M. Patrick POIRRIER, président du groupe Cémoi

M. Jérôme FABRE, président de la Compagnie fruitière

M. Philippe BERNARD, président du groupe Bouchard

M. Arnaud FLEURY - L'agriculture est l'un des moteurs de l'économie en Côte d'Ivoire (25 % du PIB), premier pays producteur de cacao, de noix de cajou, etc. Où en est le développement économique de la Côte d'Ivoire aujourd'hui, Monsieur le ministre ? Êtes-vous satisfait du programme national d'investissement agricole, dont le coût est estimé à dix-huit milliards d'euros sur une période de sept ans ? Êtes-vous satisfait des résultats pour arriver à une autonomisation suffisante et une transformation de valorisation des cultures ?

M. Kobenan-Kouassi ADJOUMANI, ministre d'État, ministre de l'Agriculture et du Développement rural - Nous sommes très satisfaits des résultats. Notre pays a opté pour un développement économique basé sur le secteur agricole. Nous avons certes un nombre restreint de spéculations choisies et financées (café et cacao), mais elles ont joué le rôle de locomotive du progrès dans notre pays.

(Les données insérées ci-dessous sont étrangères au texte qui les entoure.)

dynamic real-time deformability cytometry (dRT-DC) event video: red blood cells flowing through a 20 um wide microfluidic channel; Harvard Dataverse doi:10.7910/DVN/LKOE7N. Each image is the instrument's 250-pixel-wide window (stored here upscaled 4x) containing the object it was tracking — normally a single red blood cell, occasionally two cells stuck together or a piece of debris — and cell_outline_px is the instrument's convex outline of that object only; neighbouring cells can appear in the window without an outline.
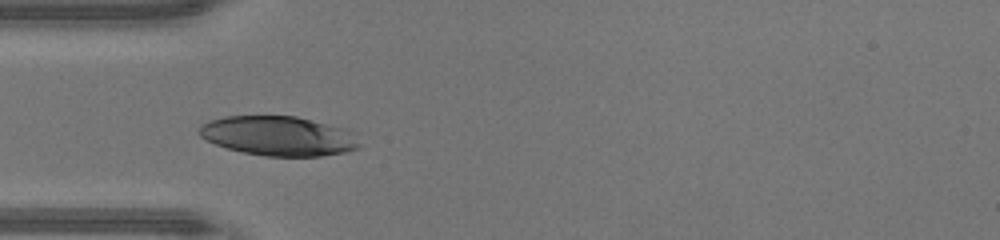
{"species": "human", "species_latin": "Homo sapiens", "temperature_condition": "warm", "stored_images_in_passage": 27, "camera_frame_rate_fps": 3000, "um_per_image_px": 0.085, "donor": {"sex": "male"}, "frame": {"image": 1, "passage_image": 1, "time_ms": 0.0, "image_size_px": [1000, 240], "cell_outline_px": [[360, 148], [348, 152], [320, 156], [264, 156], [244, 152], [228, 148], [216, 144], [200, 136], [200, 124], [224, 116], [296, 116], [344, 128], [360, 144]], "centroid_in_image_um": [23.67, 11.56], "position_along_channel_um": 61.3, "area_um2": 36.53}}
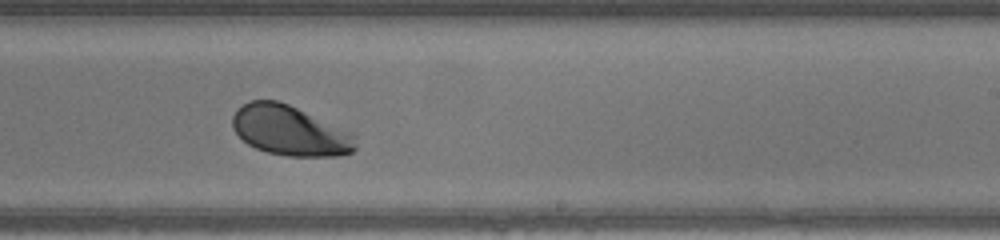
{"frame": {"image": 2, "passage_image": 15, "time_ms": 4.667, "image_size_px": [1000, 240], "cell_outline_px": [[356, 148], [352, 152], [340, 156], [288, 156], [268, 152], [256, 148], [248, 144], [232, 128], [232, 116], [236, 108], [248, 100], [276, 100], [288, 104], [352, 132], [356, 144]], "centroid_in_image_um": [24.62, 11.09], "position_along_channel_um": 264.4, "area_um2": 35.84}}
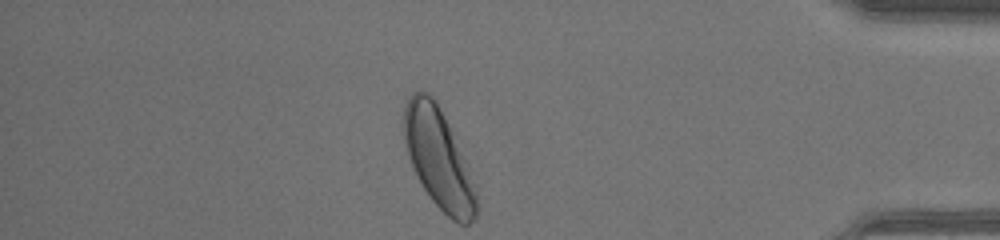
{"frame": {"image": 3, "passage_image": 27, "time_ms": 8.667, "image_size_px": [1000, 240], "cell_outline_px": [[480, 208], [476, 216], [468, 224], [460, 224], [452, 220], [432, 200], [424, 188], [408, 156], [400, 124], [404, 108], [412, 92], [420, 88], [428, 92], [436, 100], [468, 164], [476, 192]], "centroid_in_image_um": [37.27, 13.43], "position_along_channel_um": 397.9, "area_um2": 42.48}, "authors_computed_cell_mechanics": {"area_um2": 36.7608, "velocity_mm_per_s": 4.3657, "shape_relaxation_time_tau1_ms": 1.5296, "shape_relaxation_time_tau2_ms": null, "deformation_change_tau1": 0.1343, "deformation_change_tau2": null}}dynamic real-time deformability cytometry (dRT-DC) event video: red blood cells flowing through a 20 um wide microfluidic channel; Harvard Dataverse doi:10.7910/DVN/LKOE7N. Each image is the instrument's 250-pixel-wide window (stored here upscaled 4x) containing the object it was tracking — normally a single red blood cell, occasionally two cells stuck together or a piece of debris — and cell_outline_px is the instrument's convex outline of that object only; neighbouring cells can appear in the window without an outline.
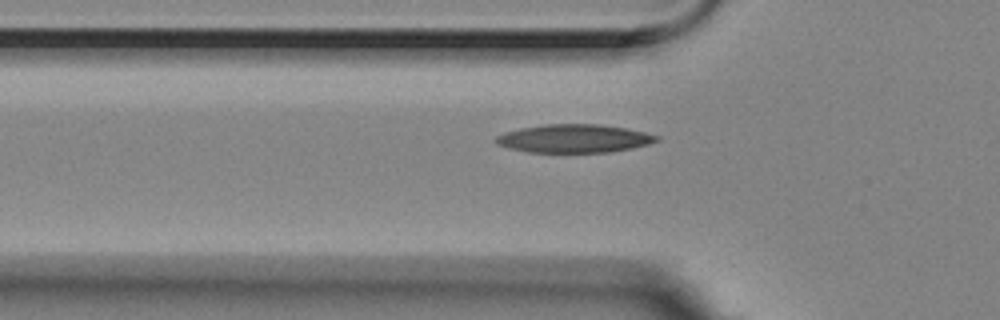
{"species": "Egyptian fruit bat (a non-hibernating species)", "species_latin": "Rousettus aegyptiacus", "temperature_condition": "room temperature", "stored_images_in_passage": 4, "camera_frame_rate_fps": 3000, "um_per_image_px": 0.085, "animal": {"sex": "female"}, "frame": {"image": 1, "passage_image": 4, "time_ms": 1.0, "image_size_px": [1000, 320], "cell_outline_px": [[660, 140], [648, 144], [632, 148], [612, 152], [528, 152], [508, 148], [496, 144], [492, 140], [496, 136], [504, 132], [520, 128], [544, 124], [600, 124], [624, 128], [644, 132], [660, 136]], "centroid_in_image_um": [48.76, 11.77], "position_along_channel_um": 77.0, "area_um2": 26.65}}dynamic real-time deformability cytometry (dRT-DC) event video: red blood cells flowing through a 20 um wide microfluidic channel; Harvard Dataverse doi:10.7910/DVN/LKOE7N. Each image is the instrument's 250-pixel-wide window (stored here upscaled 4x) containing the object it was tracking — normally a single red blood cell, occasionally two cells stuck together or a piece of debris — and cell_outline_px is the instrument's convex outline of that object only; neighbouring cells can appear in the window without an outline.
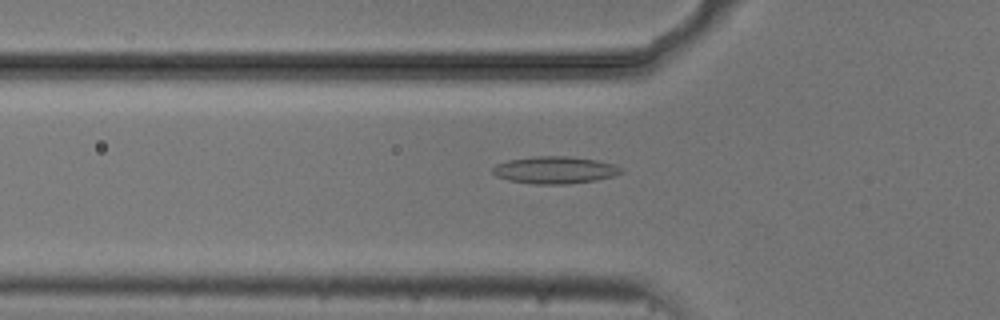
{"species": "common noctule bat (a hibernating species)", "species_latin": "Nyctalus noctula", "temperature_condition": "cold", "stored_images_in_passage": 46, "camera_frame_rate_fps": 3000, "um_per_image_px": 0.085, "animal": {"sex": "male", "body_mass_g": 20.5, "forearm_length_mm": 52.5}, "frame": {"image": 1, "passage_image": 10, "time_ms": 3.0, "image_size_px": [1000, 320], "cell_outline_px": [[624, 172], [612, 176], [596, 180], [564, 184], [536, 184], [508, 180], [496, 176], [492, 172], [492, 168], [496, 164], [508, 160], [536, 156], [568, 156], [596, 160], [612, 164], [624, 168]], "centroid_in_image_um": [47.16, 14.45], "position_along_channel_um": 78.6, "area_um2": 20.29}}
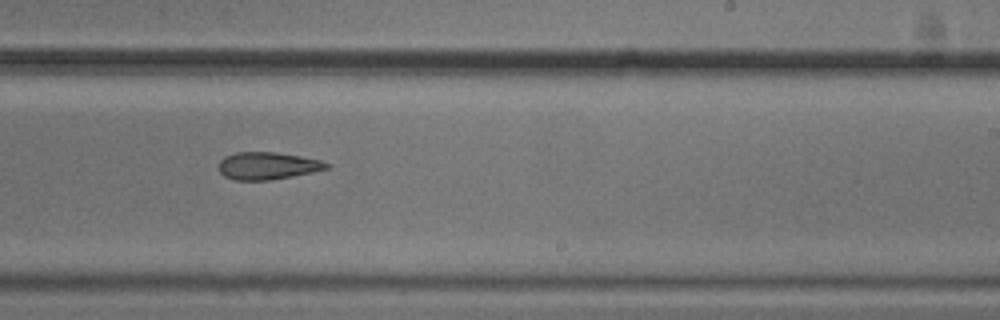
{"frame": {"image": 2, "passage_image": 25, "time_ms": 8.0, "image_size_px": [1000, 320], "cell_outline_px": [[328, 168], [312, 172], [292, 176], [268, 180], [232, 180], [224, 176], [220, 172], [220, 160], [224, 156], [236, 152], [276, 152], [300, 156], [320, 160], [328, 164]], "centroid_in_image_um": [22.7, 14.09], "position_along_channel_um": 266.3, "area_um2": 17.05}}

Ce binôme nous permet aujourd'hui de tenir nos promesses au plan économique, car le café et le cacao, à eux seuls, représentent 40 % des recettes d'exportation. Cependant, nous n'avons pas uniquement ces spéculations. Nous avons un secteur agricole très diversifié, ce qui constitue l'un des points forts de l'économie ivoirienne passant souvent inaperçu. Nous pratiquons une large gamme de cultures, qui participe à notre économie : l'hévéa, le palmier à huile, le coton, la banane de serre, l'ananas, ainsi que le riz qui est un secteur très prisé, le manioc, le maïs, etc. Nous sommes très satisfaits car la mise en oeuvre du programme national d'investissement, avec les réformes opérées dans certaines filières comme celles du café, du cacao, du coton, de l'hévéa et du palmier, permet une croissance continue du produit national agricole. Nous sommes aujourd'hui leader africain, voire mondial, dans plusieurs productions.

M. Arnaud FLEURY - Quels sont les challenges pour le secteur agricole ivoirien ? Je pense à la mécanisation, à un moindre recours aux intrants étrangers, à l'inclusion et au renforcement de la performance économique de ces filières.

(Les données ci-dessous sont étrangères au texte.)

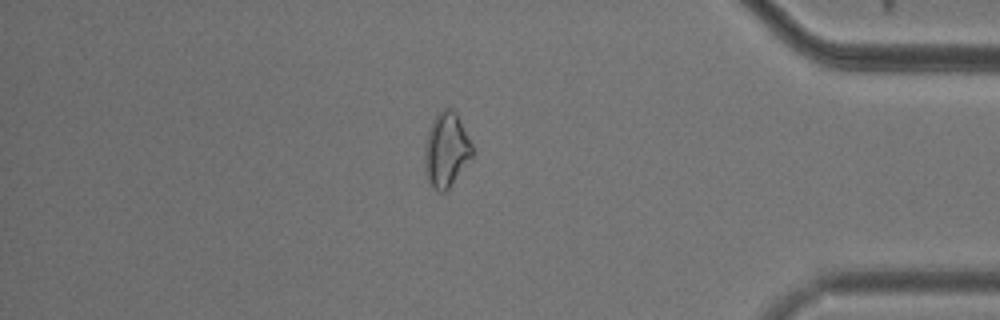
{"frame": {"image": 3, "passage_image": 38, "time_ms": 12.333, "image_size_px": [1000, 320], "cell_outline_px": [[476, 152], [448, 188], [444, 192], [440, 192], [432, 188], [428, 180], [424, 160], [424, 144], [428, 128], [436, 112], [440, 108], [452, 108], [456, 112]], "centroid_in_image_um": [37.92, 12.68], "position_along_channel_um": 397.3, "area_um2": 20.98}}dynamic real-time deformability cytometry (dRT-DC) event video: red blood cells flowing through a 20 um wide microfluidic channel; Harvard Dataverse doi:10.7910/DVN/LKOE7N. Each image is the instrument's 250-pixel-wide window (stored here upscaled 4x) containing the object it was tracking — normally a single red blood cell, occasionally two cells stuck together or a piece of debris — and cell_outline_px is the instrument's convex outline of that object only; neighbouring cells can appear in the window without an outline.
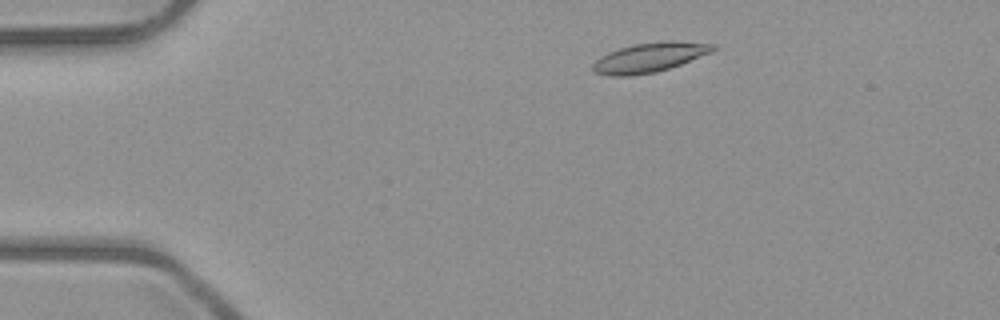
{"species": "common noctule bat (a hibernating species)", "species_latin": "Nyctalus noctula", "temperature_condition": "room temperature", "stored_images_in_passage": 4, "camera_frame_rate_fps": 3000, "um_per_image_px": 0.085, "animal": {"sex": "male", "body_mass_g": 23.1, "forearm_length_mm": 52.7}, "frame": {"image": 1, "passage_image": 2, "time_ms": 1.333, "image_size_px": [1000, 320], "cell_outline_px": [[716, 48], [712, 52], [680, 64], [656, 72], [632, 76], [608, 76], [596, 72], [592, 68], [592, 64], [600, 56], [608, 52], [632, 44], [664, 40], [676, 40], [716, 44]], "centroid_in_image_um": [55.21, 4.87], "position_along_channel_um": 29.8, "area_um2": 20.87}}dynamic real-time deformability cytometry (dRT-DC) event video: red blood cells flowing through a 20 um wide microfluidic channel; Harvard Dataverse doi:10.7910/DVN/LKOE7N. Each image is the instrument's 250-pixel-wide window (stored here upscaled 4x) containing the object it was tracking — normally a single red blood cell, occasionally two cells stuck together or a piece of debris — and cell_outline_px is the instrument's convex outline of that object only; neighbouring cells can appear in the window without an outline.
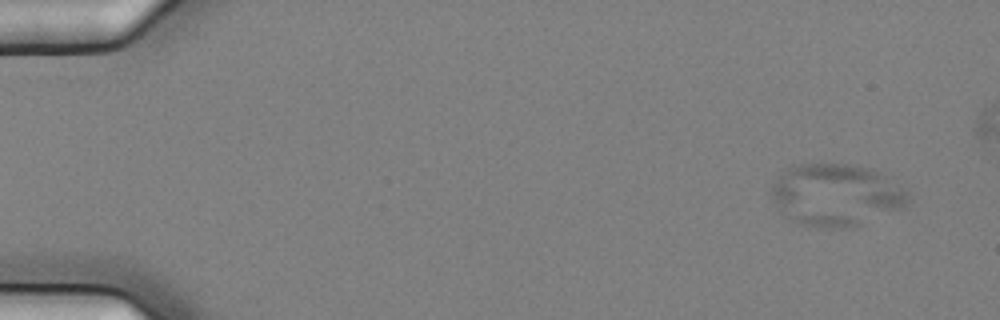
{"species": "common noctule bat (a hibernating species)", "species_latin": "Nyctalus noctula", "temperature_condition": "cold", "stored_images_in_passage": 5, "camera_frame_rate_fps": 3000, "um_per_image_px": 0.085, "animal": {"sex": "female", "body_mass_g": 25.1}, "frame": {"image": 1, "passage_image": 2, "time_ms": 0.333, "image_size_px": [1000, 320], "cell_outline_px": [[908, 200], [904, 208], [856, 224], [832, 228], [800, 224], [788, 216], [776, 204], [772, 196], [772, 184], [788, 168], [800, 164], [848, 164], [868, 168], [884, 176], [908, 192]], "centroid_in_image_um": [71.06, 16.55], "position_along_channel_um": 13.9, "area_um2": 47.92}}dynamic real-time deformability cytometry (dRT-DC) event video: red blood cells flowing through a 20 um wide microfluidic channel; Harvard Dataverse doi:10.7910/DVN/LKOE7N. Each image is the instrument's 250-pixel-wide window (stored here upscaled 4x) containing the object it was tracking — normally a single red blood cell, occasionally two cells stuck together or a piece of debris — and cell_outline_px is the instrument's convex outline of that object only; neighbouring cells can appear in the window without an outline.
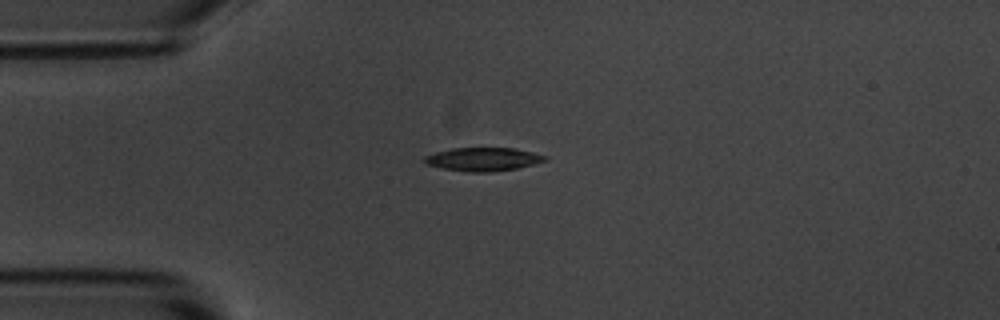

M. Kobenan-Kouassi ADJOUMANI - La production agricole a connu une croissance exceptionnelle ces dernières années mais il reste d'importants défis à relever. Il faut gagner le pari de la modernisation des moyens de production. Aujourd'hui, 60 % des exploitants agricoles ont plus de soixante ans. Il faut renouveler la classe des producteurs. Or il n'est pas possible d'attirer les jeunes dans l'agriculture si nous continuons à produire avec des dabas et des machettes. Il existe donc un véritable défi de mécanisation agricole et nous sommes dans une dynamique collaborative avec l'association Coopératives d'utilisation de matériel agricole (CUMA) par le biais du service économique de l'ambassade de France afin de développer des solutions viables et accessibles aux producteurs. Tout notre défi réside dans la disponibilité de semences de qualité. La plupart des exploitants agricoles est obligée de recourir aux semences importées. Or, avec les problèmes de transport et de conservation loin des zones de production, il arrive souvent que ces semences subissent des aléas, ce qui a des incidences sur leur taux de germination lorsqu'elles arrivent au niveau des producteurs. Un programme moderne est en cours pour faciliter l'installation de producteurs semenciers privés. Il existe aussi le problème d'irrigation, mais le défi principal reste celui de la conservation et de la transformation in situ de nos productions. La transformation locale est en effet très faible, ce qui implique que la plus grande partie de la valeur ajoutée de la production agricole est engloutie dans les exportations.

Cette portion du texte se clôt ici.